Bottom line, post the £150m shareholder return I don't see how a business with ~£9m of operating profit can be valued at much more than £200m?
The disposal lowers the revenue by 20% but profit lowered by 40%..The shareholder returns are around 105p per share,but l predict the SP will go lower than that post cash return.due to lower profits and cash return..Not 100% sure this is a good deal..
What’s fair value on market cap (SP x shares in issues) do people think and why 😀
I think it’s better than that. It leaves with TICC (£35m - £40m EBITDA). Let’s say this is worth £300m to a French PE
We are also left with the OH business which is £10m - £15m EBITDA and should be worth a 10x multiple
So your share price today could be £405m plus £300m plus £100m so £805m!

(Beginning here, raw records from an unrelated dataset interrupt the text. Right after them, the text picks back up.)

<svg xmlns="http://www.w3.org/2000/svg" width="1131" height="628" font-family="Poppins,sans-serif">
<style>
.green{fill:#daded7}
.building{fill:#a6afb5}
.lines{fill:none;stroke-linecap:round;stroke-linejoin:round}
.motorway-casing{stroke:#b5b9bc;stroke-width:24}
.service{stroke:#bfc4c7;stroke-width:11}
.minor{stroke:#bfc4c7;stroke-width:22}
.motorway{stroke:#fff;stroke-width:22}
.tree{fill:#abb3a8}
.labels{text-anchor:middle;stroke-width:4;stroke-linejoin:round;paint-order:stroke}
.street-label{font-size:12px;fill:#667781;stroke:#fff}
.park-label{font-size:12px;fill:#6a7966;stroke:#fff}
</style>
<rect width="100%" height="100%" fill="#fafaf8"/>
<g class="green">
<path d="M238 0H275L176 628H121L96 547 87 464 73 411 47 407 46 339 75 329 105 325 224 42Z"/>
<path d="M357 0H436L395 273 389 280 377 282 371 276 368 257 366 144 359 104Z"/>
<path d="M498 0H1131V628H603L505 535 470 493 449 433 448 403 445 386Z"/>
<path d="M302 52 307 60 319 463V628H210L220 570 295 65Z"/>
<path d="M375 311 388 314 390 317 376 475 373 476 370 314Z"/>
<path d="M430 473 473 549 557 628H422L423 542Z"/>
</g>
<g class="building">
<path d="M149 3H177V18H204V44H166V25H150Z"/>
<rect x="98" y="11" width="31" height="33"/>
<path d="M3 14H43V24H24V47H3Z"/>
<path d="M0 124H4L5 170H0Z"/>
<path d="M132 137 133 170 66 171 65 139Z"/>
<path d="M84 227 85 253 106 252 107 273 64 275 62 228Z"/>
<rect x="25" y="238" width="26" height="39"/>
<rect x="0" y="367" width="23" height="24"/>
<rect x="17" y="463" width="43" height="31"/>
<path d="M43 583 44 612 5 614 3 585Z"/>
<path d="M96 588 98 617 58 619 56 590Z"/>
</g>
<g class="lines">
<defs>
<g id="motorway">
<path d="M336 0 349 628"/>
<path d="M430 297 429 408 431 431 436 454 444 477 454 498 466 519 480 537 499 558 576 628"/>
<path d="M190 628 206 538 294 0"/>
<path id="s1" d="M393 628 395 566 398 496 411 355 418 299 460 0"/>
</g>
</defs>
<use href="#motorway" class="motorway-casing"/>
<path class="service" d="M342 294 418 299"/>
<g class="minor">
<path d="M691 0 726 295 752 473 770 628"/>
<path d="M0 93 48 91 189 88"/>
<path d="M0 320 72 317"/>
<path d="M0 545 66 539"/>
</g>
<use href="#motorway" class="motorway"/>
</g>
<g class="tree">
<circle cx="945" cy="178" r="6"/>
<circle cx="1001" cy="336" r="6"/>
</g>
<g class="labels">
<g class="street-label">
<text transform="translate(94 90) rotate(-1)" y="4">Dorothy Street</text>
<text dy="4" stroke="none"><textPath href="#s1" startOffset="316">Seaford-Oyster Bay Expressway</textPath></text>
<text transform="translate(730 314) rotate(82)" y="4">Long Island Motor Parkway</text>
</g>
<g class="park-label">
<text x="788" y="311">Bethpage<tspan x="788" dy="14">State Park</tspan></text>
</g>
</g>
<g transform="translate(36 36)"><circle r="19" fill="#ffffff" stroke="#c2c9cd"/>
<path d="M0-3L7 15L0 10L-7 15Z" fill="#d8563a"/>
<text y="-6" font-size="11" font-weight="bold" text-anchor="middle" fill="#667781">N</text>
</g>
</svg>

Tbh this is still short of the £10 a share all time high but the world is a different place now
I do think the French deal is real as I don’t see why they would return all the surplus cash. Surely you’d say and we are keeping £50m/ war chest for M&A
Well I wasn't expecting that. Seems Betaville were right on the rumour but wrong on the detail.
Currently MRL is valued at around £600m (market cap + Debt). So to get 400m for one division seems a great deal.
Leaves us with the TIC business + 200m cash.
How much this is worth is anyone's guess. Presumably they couldn't sell this for the rumoured 600m, but if its worth 400m that could give us a substantial rise today. Looks a decent deal.